The taskforce has electric ants (Wasmannia auropunctata) and the Mexican bean tree (Cecropia spp) in its sights with a pointed surveillance program and follow-up treatment regimen.
Electric ants are golden-brown in colour and just 1-1.5mm long, and can inflict a painful, long-lasting sting and pose a significant threat to the region’s outdoor lifestyle and the environment.
First detected in Cairns in 2006, electric ants can blind pets, damage the environment, and have the potential to severely impact agricultural industries.
The Mexican bean tree is a fast maturing species that is quick to colonise open, disturbed sites or cyclone-damaged forests. They can cause serious and irreversible damage to native ecosystems.
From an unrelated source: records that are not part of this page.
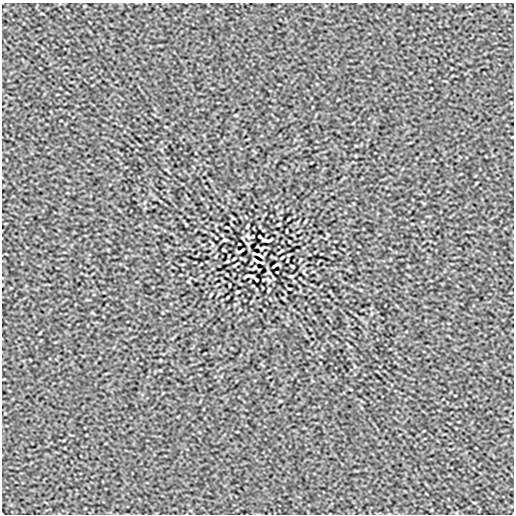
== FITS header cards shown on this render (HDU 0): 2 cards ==
NAXIS1  =                  512
NAXIS2  =                  512

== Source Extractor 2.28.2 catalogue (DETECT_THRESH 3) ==
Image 512 x 512 px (HDU 0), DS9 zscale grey, 1 PNG px = 1 image px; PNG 516 x 516 px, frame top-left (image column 1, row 512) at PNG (2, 3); no overlay
Background 2.81e-07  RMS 2.6e-05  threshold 7.76e-05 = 3 sigma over >= 5 px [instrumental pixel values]
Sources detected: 22; all 22 listed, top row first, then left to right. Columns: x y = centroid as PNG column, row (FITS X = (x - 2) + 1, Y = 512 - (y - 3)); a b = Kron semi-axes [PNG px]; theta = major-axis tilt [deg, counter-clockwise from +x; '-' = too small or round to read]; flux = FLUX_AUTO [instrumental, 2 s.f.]
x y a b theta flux
279 224 4 2 - 0.0018
248 226 4 2 - 0.0016
227 227 3 2 - 0.0012
260 236 3 2 - 0.0015
225 240 6 3 0 0.0015
267 240 10 3 3 0.0032
261 249 4 2 - 0.0016
224 250 3 2 - 0.0015
241 251 6 2 31 0.0024
260 255 7 2 -29 0.0027
282 257 3 2 - 0.0012
234 259 3 2 - 0.0012
256 261 7 2 -29 0.0029
275 265 6 2 31 0.0024
292 266 3 2 - 0.0015
255 267 4 2 - 0.0016
249 276 10 3 3 0.0032
291 276 6 3 0 0.0015
256 280 3 2 - 0.0015
289 289 3 2 - 0.0012
268 290 4 2 - 0.0016
237 292 4 2 - 0.0018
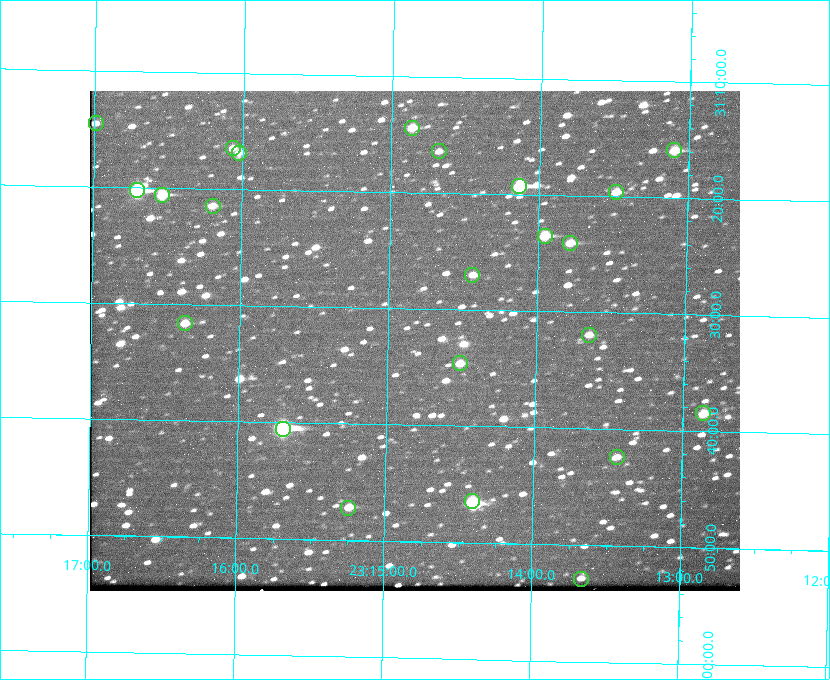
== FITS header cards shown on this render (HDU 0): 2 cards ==
NAXIS1  =                  650 / Width of table row in bytes
NAXIS2  =                  500 / Number of rows in table

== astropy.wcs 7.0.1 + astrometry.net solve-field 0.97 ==
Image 650 x 500 px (HDU 0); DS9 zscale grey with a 90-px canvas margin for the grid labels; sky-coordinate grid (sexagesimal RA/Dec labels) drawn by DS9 from the SOLVED WCS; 23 Tycho-2 reference stars matched to detected sources circled (green)
Header WCS: none
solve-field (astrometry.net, Tycho-2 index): SOLVED blind (the file carries no WCS)
Solved WCS: RA---TAN-SIP/DEC--TAN-SIP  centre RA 23:14:49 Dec +31:33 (348.70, +31.55 deg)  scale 5.17 arcsec/px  FOV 56.0' x 43.0'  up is +179 deg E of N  parity flipped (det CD > 0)
(file carries no celestial WCS; the grid is the blind solution)
Tycho-2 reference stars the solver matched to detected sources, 23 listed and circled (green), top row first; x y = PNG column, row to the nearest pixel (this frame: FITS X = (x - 92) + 1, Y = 500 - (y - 91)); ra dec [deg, ICRS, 3 dp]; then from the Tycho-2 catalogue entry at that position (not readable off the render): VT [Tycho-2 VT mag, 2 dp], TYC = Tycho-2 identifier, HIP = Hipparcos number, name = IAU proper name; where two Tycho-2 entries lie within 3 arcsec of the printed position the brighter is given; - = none
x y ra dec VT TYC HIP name
98 123 349.247 +31.243 11.65 2752-184-1 - -
414 128 348.716 +31.241 10.71 2751-1879-1 - -
235 148 349.017 +31.275 11.37 2752-138-1 - -
676 150 348.274 +31.265 10.04 2751-1349-1 - -
441 151 348.670 +31.274 11.52 2751-699-1 - -
241 153 349.005 +31.281 11.69 2752-129-1 - -
521 186 348.533 +31.321 8.95 2751-241-1 - -
139 190 349.176 +31.338 8.87 2752-38-1 - -
618 192 348.371 +31.327 10.64 2751-1121-1 - -
164 195 349.134 +31.344 10.32 2752-30-1 - -
215 206 349.049 +31.358 11.45 2752-14-1 - -
547 236 348.489 +31.392 10.19 2751-871-1 - -
572 243 348.446 +31.401 10.83 2751-661-1 - -
474 275 348.609 +31.450 11.66 2751-603-1 - -
187 323 349.092 +31.527 11.51 2752-227-1 - -
591 335 348.411 +31.532 11.57 2751-1753-1 - -
462 363 348.628 +31.577 11.53 2751-2055-1 - -
705 413 348.216 +31.641 10.50 2751-2059-1 - -
285 429 348.924 +31.676 7.66 2752-472-1 114838 -
619 457 348.359 +31.706 12.06 2751-1215-1 - -
474 501 348.603 +31.774 10.34 2751-877-1 - -
350 508 348.810 +31.787 10.96 2752-75-1 - -
583 579 348.416 +31.882 12.05 2755-227-1 - -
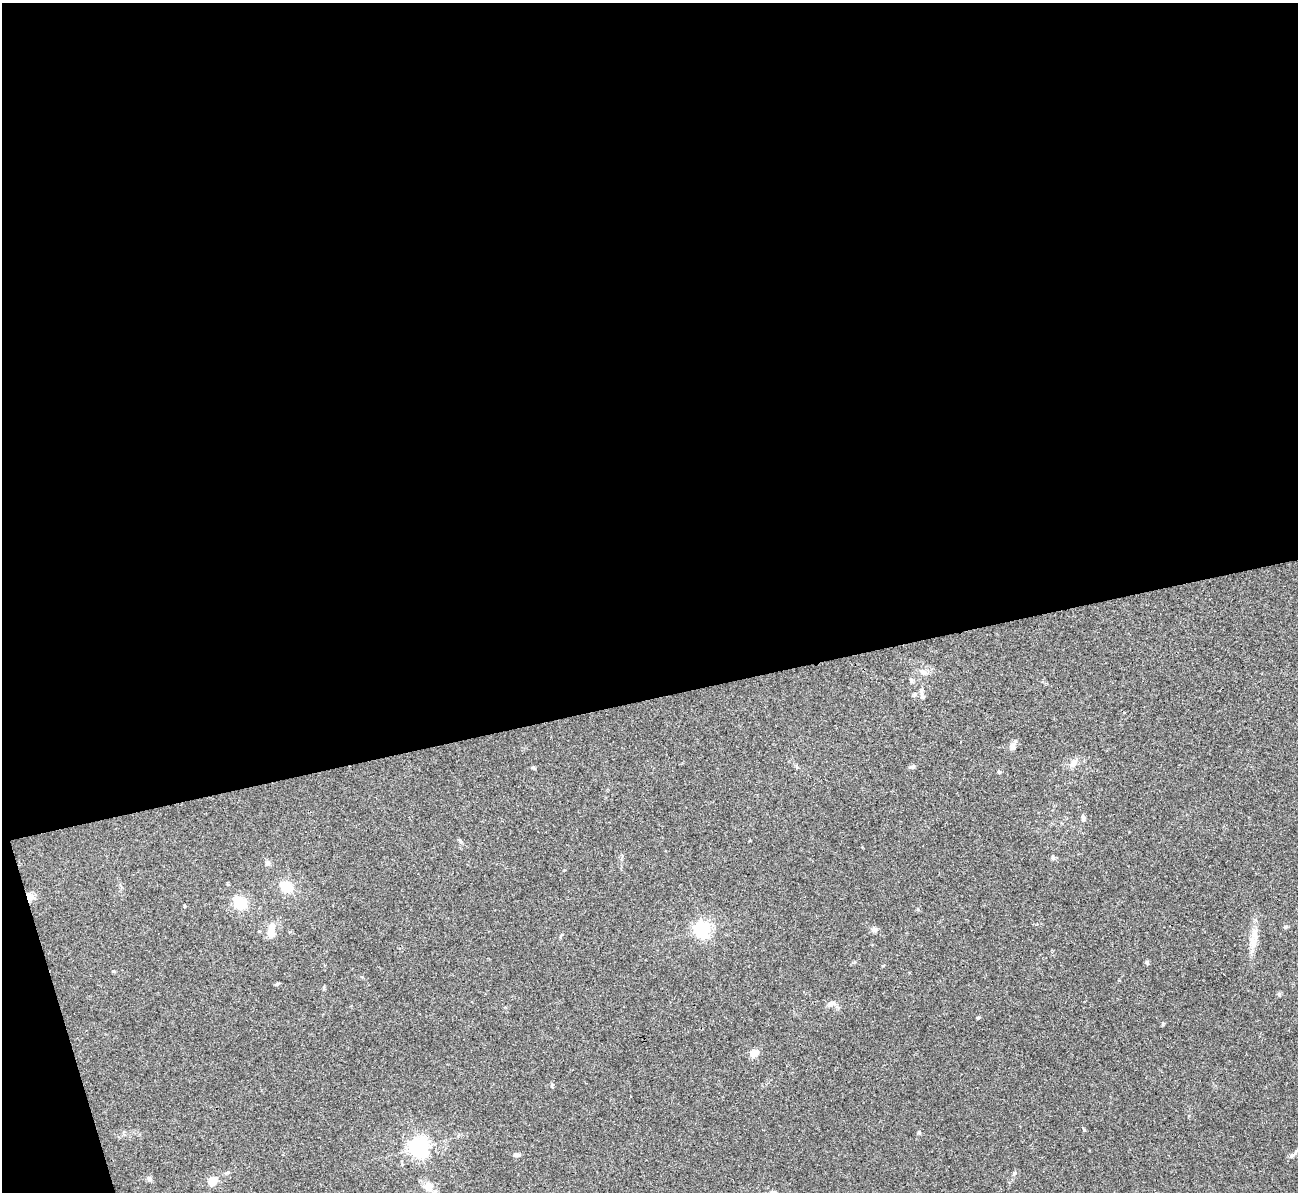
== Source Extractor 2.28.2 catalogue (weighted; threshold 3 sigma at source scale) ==
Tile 1 of 4 x 4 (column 1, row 1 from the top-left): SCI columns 2-1297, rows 3718-4907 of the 5190 x 5175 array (HDU 1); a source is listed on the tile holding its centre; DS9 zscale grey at full resolution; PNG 1300 x 1194 px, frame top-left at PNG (2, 3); no overlay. Shown black and unused: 60% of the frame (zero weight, under 3 of 4 exposures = <1% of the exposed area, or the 3 px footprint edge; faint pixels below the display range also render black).
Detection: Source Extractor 2.28.2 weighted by HDU 2 'WHT'; one run over the whole footprint, this tile lists its part. Background 0.0751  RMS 0.0058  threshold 0.026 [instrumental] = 3 sigma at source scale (4.5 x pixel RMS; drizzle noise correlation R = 1.50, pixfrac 1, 0.05/0.05 arcsec/px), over >= 5 px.
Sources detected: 32; all 32 listed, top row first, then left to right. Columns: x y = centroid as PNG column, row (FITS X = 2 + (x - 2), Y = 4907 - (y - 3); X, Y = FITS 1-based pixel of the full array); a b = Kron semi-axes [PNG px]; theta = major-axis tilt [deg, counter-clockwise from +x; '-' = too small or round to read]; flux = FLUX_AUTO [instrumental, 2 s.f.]
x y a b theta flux
923 672 11 6 -32 2.3
922 697 10 6 -57 2
1012 747 10 6 -79 2.1
1073 763 13 7 65 3.3
912 767 8 5 -4 1
999 772 4 4 - 0.99
1083 818 9 5 -86 1.5
460 841 7 4 -46 0.91
1053 858 7 5 -72 1
267 863 8 7 - 1.6
287 887 13 12 - 10
30 897 12 9 -67 3.9
240 903 16 15 - 12
1285 927 6 4 71 0.69
874 929 8 7 - 1.9
702 930 6 6 - 180
271 931 22 10 85 6.2
1253 942 16 10 -85 5.9
1147 962 6 4 -90 0.74
113 971 5 4 - 0.6
831 1003 9 7 -25 2.3
978 1018 4 3 - 0.69
754 1053 8 7 - 5.5
1084 1130 5 3 - 0.57
919 1132 6 4 89 0.7
419 1147 7 6 - 290
516 1155 9 5 -5 1.6
1292 1155 8 6 44 1.8
1014 1173 6 4 47 0.9
149 1179 7 6 - 1.4
213 1181 5 5 - 21
428 1187 14 13 - 5.4
Overlapping masked pixels (flux is a lower limit): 1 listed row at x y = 30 897
Isophote crosses this tile's border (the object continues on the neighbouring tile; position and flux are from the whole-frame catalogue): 1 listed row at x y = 1292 1155
Unlisted compact peaks at least as high as the median listed source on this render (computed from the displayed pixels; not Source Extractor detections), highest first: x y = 1163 1024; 1279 994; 277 984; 533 767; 184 906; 552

Mayor Bob Manning said that if people came across either of these species they should report it immediately to Biosecurity Queensland on 132 523.
“Both these species can cause significant and irreversible damage to native ecosystems and also threaten our lifestyle,” Cr Manning said.
“While the work of this joint taskforce is extremely important and will go a long way to controlling and hopefully eradicating these pest species, the community also plays a role through the reporting of these pests.”
Representatives from across several councils in the region – including Cairns, Douglas, Tablelands and Cassowary Coast – as well as from Queensland Parks and Wildlife Service and Wet Tropics Management Authority are taking part in the combined taskforce exercise, coordinated by FNQROC and the Department of Agriculture and Fisheries.
The taskforce will be working with the National Electric Ant Eradication program and the Invasive Plants and Animals program, both part of Biosecurity Queensland, to combat these highly invasive pests and weeds.
This taskforce aims to define the current infestation boundaries and will apply appropriate treatment where either species is found.
Surveys are being conducted in the Redlynch area along Freshwater Creek, along the banks of the Barron River at Caravonica and in the northern suburb hillslopes of Palm Cove and Clifton Beach.
If the success of current works continue, these programs are on target to eradicate these pests in the region within the coming years.